Now, I do think Tarot is a means for self-reflection, but it’s a lot more like the funhouse maze of mirrors, or a kaleidoscope, than a simple flat mirror. It’s supposed to distort our perspective to help us see other possibilities. It’s supposed to help us forget what we know, or think we know, for a little while, and maybe imagine something different, try it on for size, and see how it might or might not relate to our current situations and choices.

Since my style of reading Tarot, and using it for reflection, depends on the querent’s interpretations of the cards and impressions of how the cards relate to or represent parts of her life, there’s a very fine line that I have to walk that involves both eliciting the instinctive, first reactions (“As soon as I saw the guy on the horse, I knew who he was!”) and challenging those ideas to help the querent expand her viewpoint and potential interpretations.

That’s where position #8 comes in. If you haven’t gotten around to the work of trying out other perspectives by this point in the reading, this card is likely to try to smack you pretty hard with a clue-by-four. Of course, the danger there is that the harder it smacks, the more you want to resist, or the more totally incomprehensible you find the intended clue.

That’s why this position is often so hard to understand. Sometimes a good reader can help you; I remember once pointing out to a friend that this position indicated other people thought he was worrying unnecessarily about a decision, that he should go ahead and do what he was thinking about. Another friend and I had been gently saying that over dinner, but seeing it there in the card helped the querent forget, just briefly, about his concerns and try to take our viewpoint.

That approach requires a lot of suspension of disbelief, and it gets even harder because the outside view presented in this card is often inaccurate. People who are seeing your situation from the outside may not have all the information, or they may have particular concerns that are irrelevant to your situation. On the other hand, your own perspective is biased, too. Part of the magic of Tarot as a means for self-reflection is trying to use these differently-distorted images to help you figure out where each one is accurate or distorted, useful or an impediment, sort of like how glasses or contact lenses use distortion to cancel out your own difficulties to help you see better.

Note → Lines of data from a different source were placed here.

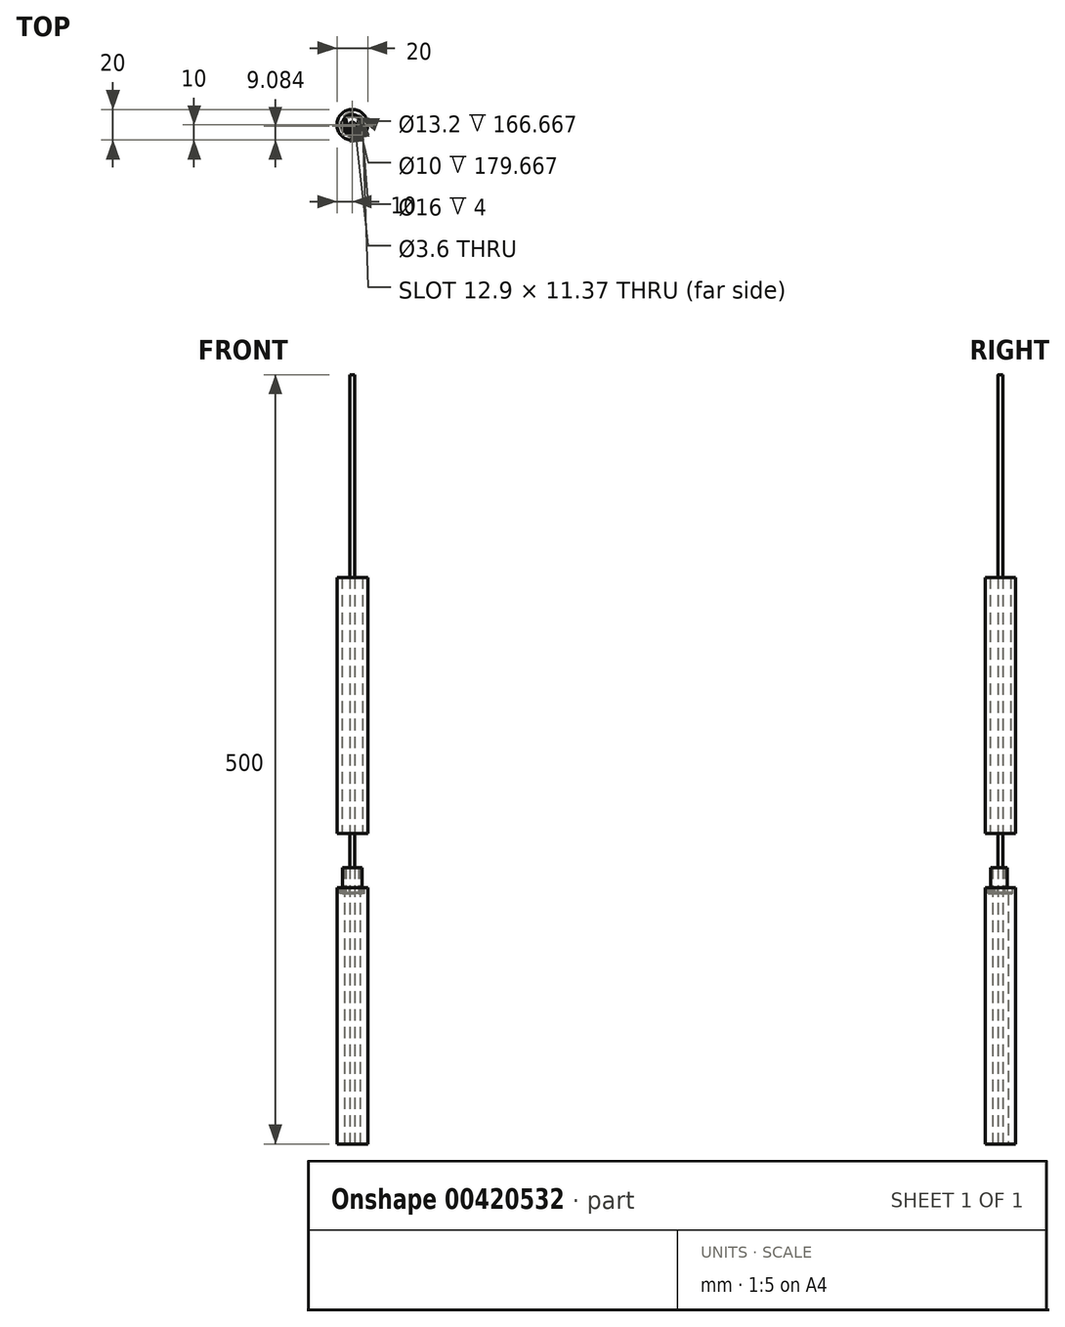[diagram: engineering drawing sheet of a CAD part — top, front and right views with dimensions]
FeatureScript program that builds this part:
annotation { "Feature Type Name" : "Feature", "Feature Type Description" : "" }
export const myFeature = defineFeature(function(context is Context, id is Id, definition is map)
    precondition{}
    {
        {
            assignVariable(context, id + "F0", {"name" : "RodLength", "anyValue" : 500 * mm});
        }
        {
            assignVariable(context, id + "F1", {"name" : "NubDepth", "anyValue" : 13 * mm});
        }
        {
            assignVariable(context, id + "F2", {"name" : "EjectorSupportRingDepth", "anyValue" : 3.2 * mm});
        }
        {
            var Q0;
            Q0=qCreatedBy(makeId("Top.planeOp"),FACE);
            cPlane(context, id + "F3", {"entities" : qUnion([Q0]), "cplaneType" : CPlaneType.OFFSET, "offset" : getVariable(context, 'RodLength') / 3, "width" : 150 * mm, "height" : 150 * mm});
        }
        {
            var Q0;
            Q0=qCreatedBy(id+"F3.planeOp",FACE);
            var sketch = newSketch(context, id + "F4", { "sketchPlane" : qUnion([Q0])});
            skArc(sketch, "E0", {"start": v(-4.56, 4.77) * mm, "mid": v(0, -6.6) * mm, "end": v(4.56, 4.77) * mm});
            skCircle(sketch, "E1", {"center": v(0, 0) * mm, "radius": 7.8 * mm});
            skCircle(sketch, "E2", {"center": v(0, 0) * mm, "radius": 1.8 * mm});
            skArc(sketch, "E3", {"start": v(-3.32, -0.75) * mm, "mid": v(0, -3.4) * mm, "end": v(3.32, -0.75) * mm});
            skLineSegment(sketch, "E4", {"start": v(-7.1, -0.75) * mm, "end": v(6.56, -0.75) * mm, "construction": true});
            skLineSegment(sketch, "E5", {"start": v(-3.32, -0.75) * mm, "end": v(-4.56, 4.77) * mm});
            skLineSegment(sketch, "E6", {"start": v(3.32, -0.75) * mm, "end": v(4.56, 4.77) * mm});
            skArc(sketch, "E7", {"start": v(-4.12, 2.83) * mm, "mid": v(0, -5) * mm, "end": v(4.12, 2.83) * mm});
            skPoint(sketch, "E8", {"position": v(-4.12, 2.83) * mm});
            skLineSegment(sketch, "E9", {"start": v(-4.12, 2.83) * mm, "end": v(-4.12, -8.26) * mm, "construction": true});
            skPoint(sketch, "E10", {"position": v(-4.12, -2.83) * mm});
            skArc(sketch, "E11", {"start": v(-4.51, 4.54) * mm, "mid": v(0, -6.4) * mm, "end": v(4.51, 4.54) * mm});
            skCircle(sketch, "E12", {"center": v(0, 0) * mm, "radius": 8 * mm});
            skSolve(sketch);
        }
        {
            var Q0;
            Q0=qCreatedBy(makeId("Top.planeOp"),FACE);
            var sketch = newSketch(context, id + "F5", { "sketchPlane" : qUnion([Q0])});
            skCircle(sketch, "E13", {"center": v(0, 0) * mm, "radius": 5 * mm});
            skCircle(sketch, "E14", {"center": v(0, 0) * mm, "radius": 10 * mm});
            skArc(sketch, "E15.0", {"start": v(-4.12, 2.83) * mm, "mid": v(0, -5) * mm, "end": v(4.12, 2.83) * mm});
            skSolve(sketch);
        }
        {
            var Q0;
            Q0=makeQuery(id+"F5.imprint","IMPRINT",FACE,{"disambiguationData":[TD([[makeQuery(id+"F5.imprint","IMPRINT",EDGE,{"derivedFrom":sQuery(id+"F5.wireOp",EDGE,"E13")}),-1.0]])]});
            var Q1;
            Q1=makeQuery(id+"F5.imprint","IMPRINT",FACE,{"disambiguationData":[TD([[makeQuery(id+"F5.imprint","IMPRINT",EDGE,{"derivedFrom":sQuery(id+"F5.wireOp",EDGE,"E13")}),1.0]])]});
            extrude(context, id + "F6", {"entities" : qUnion([Q0, Q1]), "depth" : getVariable(context, 'RodLength') / 3});
        }
        {
            var Q0;
            Q0=makeQuery(id+"F5.imprint","IMPRINT",FACE,{"disambiguationData":[TD([[makeQuery(id+"F5.imprint","IMPRINT",EDGE,{"derivedFrom":sQuery(id+"F5.wireOp",EDGE,"E13")}),1.0]])]});
            var Q1;
            Q1=qCreatedBy(id+"F3.planeOp",FACE);
            extrude(context, id + "F7", {"entities" : qUnion([Q0]), "operationType" : NewBodyOperationType.REMOVE, "endBound" : BoundingType.UP_TO_SURFACE, "endBoundEntityFace" : qUnion([Q1]), "depth" : getVariable(context, 'RodLength')});
        }
        {
            var Q0;
            {var subQ0=sQuery(id+"F4.wireOp",EDGE,"E7");Q0=makeQuery(id+"F4.imprint","IMPRINT",FACE,{"disambiguationData":[TD([[makeQuery(id+"F4.imprint","IMPRINT",EDGE,{"derivedFrom":subQ0}),-1.0]])]});}
            extrude(context, id + "F8", {"entities" : qUnion([Q0]), "operationType" : NewBodyOperationType.ADD, "depth" : getVariable(context, 'NubDepth')});
        }
        {
            var Q0;
            Q0=makeQuery(id+"F4.imprint","IMPRINT",FACE,{"disambiguationData":[TD([[makeQuery(id+"F4.imprint","IMPRINT",EDGE,{"derivedFrom":sQuery(id+"F4.wireOp",EDGE,"E0")}),-1.0]])]});
            var Q1;
            {var subQ0=sQuery(id+"F4.wireOp",EDGE,"E0");Q1=makeQuery(id+"F4.imprint","IMPRINT",FACE,{"disambiguationData":[TD([[makeQuery(id+"F4.imprint","IMPRINT",EDGE,{"derivedFrom":subQ0}),1.0]])]});}
            var Q2;
            Q2=makeQuery(id+"F4.imprint","IMPRINT",FACE,{"disambiguationData":[TD([[makeQuery(id+"F4.imprint","IMPRINT",EDGE,{"derivedFrom":sQuery(id+"F4.wireOp",EDGE,"E1")}),-1.0]])]});
            extrude(context, id + "F9", {"entities" : qUnion([Q0, Q1, Q2]), "operationType" : NewBodyOperationType.REMOVE, "oppositeDirection" : true, "depth" : getVariable(context, 'EjectorSupportRingDepth') + .8 * mm});
        }
        {
            var Q0;
            {var subQ1=sQuery(id+"F4.wireOp",EDGE,"E0");Q0=makeQuery(id+"F4.imprint","IMPRINT",FACE,{"disambiguationData":[TD([[makeQuery(id+"F4.imprint","IMPRINT",EDGE,{"derivedFrom":subQ1}),-1.0]])]});}
            extrude(context, id + "F10", {"entities" : qUnion([Q0]), "oppositeDirection" : true, "depth" : getVariable(context, 'EjectorSupportRingDepth')});
        }
        {
            var Q0;
            Q0=qCreatedBy(id+"F3.planeOp",FACE);
            cPlane(context, id + "F11", {"entities" : qUnion([Q0]), "cplaneType" : CPlaneType.OFFSET, "offset" : 35 * mm, "width" : 150 * mm, "height" : 150 * mm});
        }
        {
            var Q0;
            Q0=qCreatedBy(id+"F11.planeOp",FACE);
            var sketch = newSketch(context, id + "F12", { "sketchPlane" : qUnion([Q0])});
            skCircle(sketch, "E16.0", {"center": v(0, 0) * mm, "radius": 10 * mm});
            skCircle(sketch, "E17.converted", {"center": v(0, 0) * mm, "radius": 6.6 * mm});
            skPoint(sketch, "E18.orphan", {"position": v(-4.56, 4.77) * mm});
            skSolve(sketch);
        }
        {
            var Q0;
            Q0=makeQuery(id+"F12.imprint","IMPRINT",FACE,{"disambiguationData":[TD([[makeQuery(id+"F12.imprint","IMPRINT",EDGE,{"derivedFrom":sQuery(id+"F12.wireOp",EDGE,"E16.0")}),1.0]])]});
            extrude(context, id + "F13", {"entities" : qUnion([Q0]), "depth" : getVariable(context, 'RodLength') / 3});
        }
        {
            var Q0;
            Q0=qCreatedBy(makeId("Top.planeOp"),FACE);
            var sketch = newSketch(context, id + "F14", { "sketchPlane" : qUnion([Q0])});
            skCircle(sketch, "E19", {"center": v(0, 0) * mm, "radius": 1.58 * mm});
            skSolve(sketch);
        }
        {
            var Q0;
            Q0=makeQuery(id+"F14.imprint","IMPRINT",FACE,{"disambiguationData":[TD([[makeQuery(id+"F14.imprint","IMPRINT",EDGE,{"derivedFrom":sQuery(id+"F14.wireOp",EDGE,"E19")}),1.0]])]});
            extrude(context, id + "F15", {"entities" : qUnion([Q0]), "depth" : getVariable(context, 'RodLength')});
        }
    });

Of course, in the funhouse, even when you compare and contrast and combine the images of yourself in the short, fat mirror and the long, tall mirror, you don’t necessarily get an accurate image of yourself. It’s enough to help you see whether you’ve got spinach in your teeth, and whether your friend superglued your ears while you were sleeping, but not necessarily enough to know whether your pants are really flattering or not.

The benefit we get in return for examining these strange reflections of ourselves is that if we can forget, for just a few minutes, about what we know we look like, the wild variety of reflections gives us starting points to imagine ourselves in totally different ways. Maybe you can look tall and distinguished; maybe it wouldn’t be so bad to be round as an apple. Maybe that card in position 8 suggests that you shouldn’t always assume the best about your business partner; maybe that idealized image is a suggestion to start cutting yourself a little slack, even if you know you’re not perfect.

It doesn’t have to be perfectly, totally true, just enough to give you a different vision of your current reality and your potential future courses. If you can forget what you know and try seeing things in a different shape, you can open up a whole new range of possibilities. You have to be able to imagine something different before you can start acting on it.